Opponents of tort reform say that the quality of doctors has gone down, but Patrick says there is no evidence of that. “[The number of complaints] hasn’t changed substantially and, if anything, it’s gone down percentage-wise.”

From 2005 to 2006, the number of complaints received by the Board dropped from 6,038 in 2005 to 5,211 in 2006, and the number of investigations opened dropped from 2,231 to 2,032 during the same time. There has been an increase since 2001 in both categories—563 more complaints in 2006 than in 2001 and 667 more complaints in the same period—that can be attributed to the growth in the number of physicians in Texas.

The main opponents to tort reform question if the reforms have really improved quality of care and patient access to care. Jay Harvey, president of the Texas Trial Lawyers Association, highlights a 2006 study by the American College of Emergency Physicians that gave the Texas emergency care system a C grade overall. The system was given a D+ in access to emergency care and quality and patient safety, a D in public health and injury prevention, and an A+ in medical liability environment.

“This means that poor care that’s difficult to get and poor public safety plus good medical liability rates gets the passing grade,” Harvey says. “This is evidence that tort reform has not benefited patients in Texas.”

But TLMT’s Fields says “having more doctors and more hospitals means better access to care for patients” and TAPA’s Opelt says trial lawyers often wrongly hold themselves out as the sole protectors of patients instead of recognizing the roles of “stringent peer review” and a “vigilant medical board.”

“Trial lawyers tend to blend two concepts that aren’t mutually inclusive: patient compensation and patient protection,” he says. “A lawsuit never suspended the license of a physician or brought sanctions against a physician. That’s all done through the medical board. The lawyer’s interest is in recovering money for the patient. The board’s interest is in revoking the licenses of bad doctors.”
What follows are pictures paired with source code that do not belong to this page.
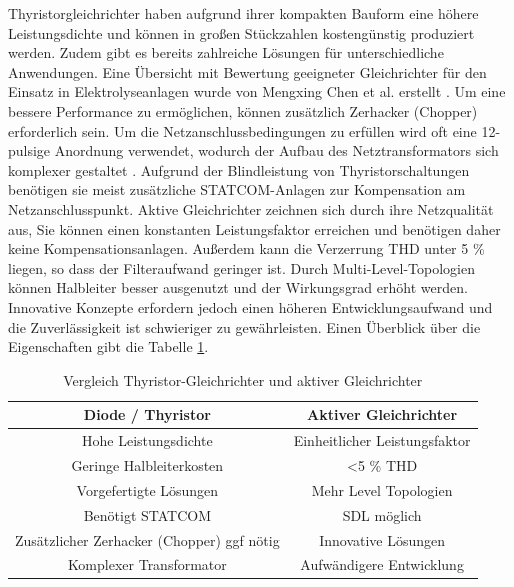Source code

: Thyristorgleichrichter haben aufgrund ihrer kompakten Bauform eine höhere Leistungsdichte und können in großen Stückzahlen kostengünstig produziert werden. Zudem gibt es bereits zahlreiche Lösungen für unterschiedliche Anwendungen. Eine Übersicht mit Bewertung geeigneter Gleichrichter für den Einsatz in Elektrolyseanlagen wurde von Mengxing Chen et al. erstellt \cite{HydrogenElectronicTopologies}. Um eine bessere Performance zu ermöglichen, können zusätzlich Zerhacker (Chopper) erforderlich sein. Um die Netzanschlussbedingungen zu erfüllen wird oft eine 12-pulsige Anordnung verwendet, wodurch der Aufbau des Netztransformators sich komplexer gestaltet \cite{HydrogenRectInf}. Aufgrund der Blindleistung von Thyristorschaltungen benötigen sie meist zusätzliche STATCOM-Anlagen zur Kompensation am Netzanschlusspunkt. Aktive Gleichrichter zeichnen sich durch ihre Netzqualität aus, Sie können einen konstanten Leistungsfaktor erreichen und benötigen daher keine Kompensationsanlagen. Außerdem kann die Verzerrung \gls{THD} unter 5 \% liegen, so dass der Filteraufwand geringer ist. Durch Multi-Level-Topologien können Halbleiter besser ausgenutzt und der Wirkungsgrad erhöht werden. Innovative Konzepte erfordern jedoch einen höheren Entwicklungsaufwand und die Zuverlässigkeit ist schwieriger zu gewährleisten. Einen Überblick über die Eigenschaften gibt die Tabelle \ref{tab:thyVSafe}.\\
	\begin{table}
		\centering
		\caption{Vergleich Thyristor-Gleichrichter und aktiver Gleichrichter}
		\label{tab:thyVSafe}
		\begin{tabular}{|c|c|} 
			\hline
			\textbf{Diode / Thyristor} & \textbf{Aktiver Gleichrichter} \\
			\hline
			Hohe Leistungsdichte & Einheitlicher Leistungsfaktor \\
			\hline
			Geringe Halbleiterkosten & <5 \% \gls{THD} \\
			\hline
			Vorgefertigte Lösungen & Mehr Level Topologien  \\
			\hline
			Benötigt STATCOM &  \gls{SDL} möglich \\
			\hline
			Zusätzlicher Zerhacker (Chopper) ggf  nötig & Innovative Lösungen \\
			\hline
			Komplexer Transformator & Aufwändigere Entwicklung \\
			\hline
		\end{tabular}
	\end{table}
And, Board Director Patrick says, “If you want money, call the trial lawyers, if you want redress of grievances, call us.”

Possible rematch?

After the passing of the 2003 legislation, the collective sigh of relief resounded in the medical community. The fight was over. However, a rematch is already in the works.

Though TTLA’s Harvey says we should all be on the same side when it comes to access to care, “the battle will be between insurers of health care providers and patients for rights to access the courts,” he says. “These cases are about what happens to patients. This is a patient issue, not a trial lawyer issue. This is about patients who have been harmed.”

TTLA will keep advocating bills “for patient access and patient protection,” Harvey adds. They threw the first punch to the 2003 legislation as Senate Bill 468, by Sen. Rodney Ellis, D-Houston, passed out of committee. The bill would allow patients or their families to raise medical liability cases more easily if injury or death resulted from emergency care. Claimants would have to show “clear and convincing evidence” that the health care provider “deviated from the degree of care and skill” normally given in similar circumstances. As it stands in the 2003 bill, claimants must show that the health care provider acted with “willful and wanton negligence.”

Fields says that each legislative session holds the potential to reverse gains seen in access to health care, insurance availability, rate reductions and increased dividends if any part of the tort reform language is changed or weakened. To him, this is a match-up between the health care industry and trial lawyers.

“There is a constant battle from here on to the future,” Fields says. “Trial lawyers will try to change the bills in 2003 so they and their clients will receive higher verdicts. Every year the health care community needs to continue to talk to legislators about how important it is not to touch the tort reform legislation we passed in 2003.”